The referendum placed before voters on the March 11 ballot provided for fluoridating Seattle's water at a level between 0.7 and 1.5 ppm. The strong feelings on both sides produced what The Seattle Times called "a red-hot campaign" ("Fluoridation Defeated ..."). Supporters argued that "persons born and reared in Seattle have an enormous amount of dental decay" and said the measure would "cut[] that decay in half" ("Water-Fluoridation Plan ..."). They pointed out that nearly 300 American cities were already fluoridating. Proponents cited statements from national medical and dental groups that fluoridation at the levels proposed "will have no harmful effect on any part of the body," and touted the support of the local dental and medical societies and several hundred individual doctors and dentists ("Water-Fluoridation Plan ...").
However, physicians and dentists were also prominent in the ranks of opponents. Dr. F. B. Exner, a Seattle radiologist and former president of the Anti-Tuberculosis League of King County, was one of the most vocal opponents, calling fluoridation "unproved medically" and suggesting that instead of adding them to drinking water "that fluorides be handled the same as any other drug," with doctors who believed in their value recommending them to patients ("Fluoridation Is Unproved ..."). Dr. Ralph M. Huber, a retired Seattle dentist, called the length of fluoride studies to date "ridiculously short" and urged local authorities to wait 10 or 15 years and observe the results of fluoridation elsewhere before implementing the practice ("Further Study ..."). In the meantime, Huber called on the PTA and others to work to remove products containing sugar from schools, noting that candy, soft drinks and the like were also implicated in high decay rates. In addition to some dentists and doctors, opponents included "Christian Scientists, chiropractors and naturopaths, ... [and] an association of health-food-store operators and their clients ..." ("Fluoridation Defeated ...").
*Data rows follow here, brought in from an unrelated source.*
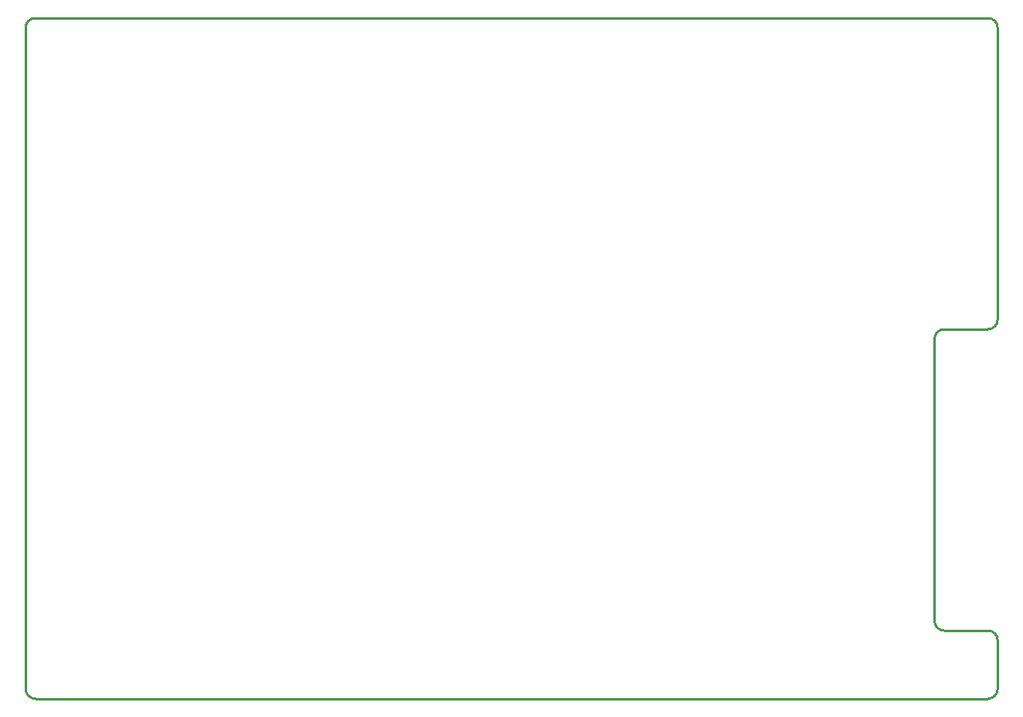
<source format=gbr>
G04 #@! TF.GenerationSoftware,KiCad,Pcbnew,5.1.0-rc2-unknown-036be7d~80~ubuntu16.04.1*
G04 #@! TF.CreationDate,2023-03-31T11:14:17+03:00*
G04 #@! TF.ProjectId,ESP32-C6-EVB_Rev_A,45535033-322d-4433-962d-4556425f5265,A*
G04 #@! TF.SameCoordinates,Original*
G04 #@! TF.FileFunction,Profile,NP*
%FSLAX46Y46*%
G04 Gerber Fmt 4.6, Leading zero omitted, Abs format (unit mm)*
G04 Created by KiCad (PCBNEW 5.1.0-rc2-unknown-036be7d~80~ubuntu16.04.1) date 2023-03-31 11:14:17*
%MOMM*%
%LPD*%
G04 APERTURE LIST*
%ADD10C,0.254000*%
G04 APERTURE END LIST*
D10*
X90000000Y-56000000D02*
G75*
G02X91000000Y-55000000I1000000J0D01*
G01*
X91000000Y-125000000D02*
G75*
G02X90000000Y-124000000I0J1000000D01*
G01*
X189000000Y-55000000D02*
G75*
G02X190000000Y-56000000I0J-1000000D01*
G01*
X190000000Y-124000000D02*
G75*
G02X189000000Y-125000000I-1000000J0D01*
G01*
X184500000Y-118000000D02*
G75*
G02X183500000Y-117000000I0J1000000D01*
G01*
X183500000Y-88000000D02*
G75*
G02X184500000Y-87000000I1000000J0D01*
G01*
X190000000Y-86000000D02*
G75*
G02X189000000Y-87000000I-1000000J0D01*
G01*
X189000000Y-118000000D02*
G75*
G02X190000000Y-119000000I0J-1000000D01*
G01*
X190000000Y-119000000D02*
X190000000Y-124000000D01*
X184500000Y-87000000D02*
X189000000Y-87000000D01*
X183500000Y-117000000D02*
X183500000Y-88000000D01*
X189000000Y-118000000D02*
X184500000Y-118000000D01*
X90000000Y-56000000D02*
X90000000Y-124000000D01*
X189000000Y-55000000D02*
X91000000Y-55000000D01*
X190000000Y-86000000D02*
X190000000Y-56000000D01*
X91000000Y-125000000D02*
X189000000Y-125000000D01*
M02*

</source>
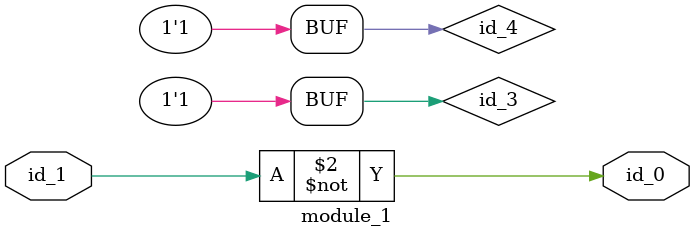
<source format=v>
module module_0 (
    id_1,
    id_2,
    id_3
);
  inout wire id_3;
  output wire id_2;
  input wire id_1;
  wire id_4;
endmodule
module module_1 (
    output wand id_0,
    input  wire id_1
);
  assign id_0 = (1);
  supply1 id_3, id_4;
  module_0 modCall_1 (
      id_3,
      id_3,
      id_4
  );
  wire id_5;
  nand primCall (id_0, id_1, id_3);
  assign id_3 = 1;
  wire  id_6  ,  id_7  ,  id_8  ,  id_9  ,  id_10  ,  id_11  ,  id_12  ,  id_13  ,  id_14  ,  id_15  ,  id_16  ,  id_17  ,  id_18  ,  id_19  ,  id_20  ;
endmodule

</source>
None of the opponents had significant political experience and they spent a total of only $1,300 on the campaign. With most of the medical and political establishment supporting fluoridation, observers expected the vote to be close. It wasn't. The referendum was overwhelmingly defeated by a nearly two-to-one margin, with 44,811 votes in favor and 86,230 opposed reported the next day.
Eleven years later in 1963, a second attempt at fluoridation also lost, by a lesser but still substantial margin. Supporters tried once more in 1968, and this time they prevailed by a margin of 57 to 43 percent. The Seattle Water Department, which under superintendent Kenneth Lowthian supported the measure, began fluoridating the supply in January 1970 at a level of 1 ppm. As of 2014, Seattle Public Utilities (successor to the water department) continued water fluoridation, at a level of 0.8 ppm following issuance in 2011 of draft federal recommendations to reduce levels.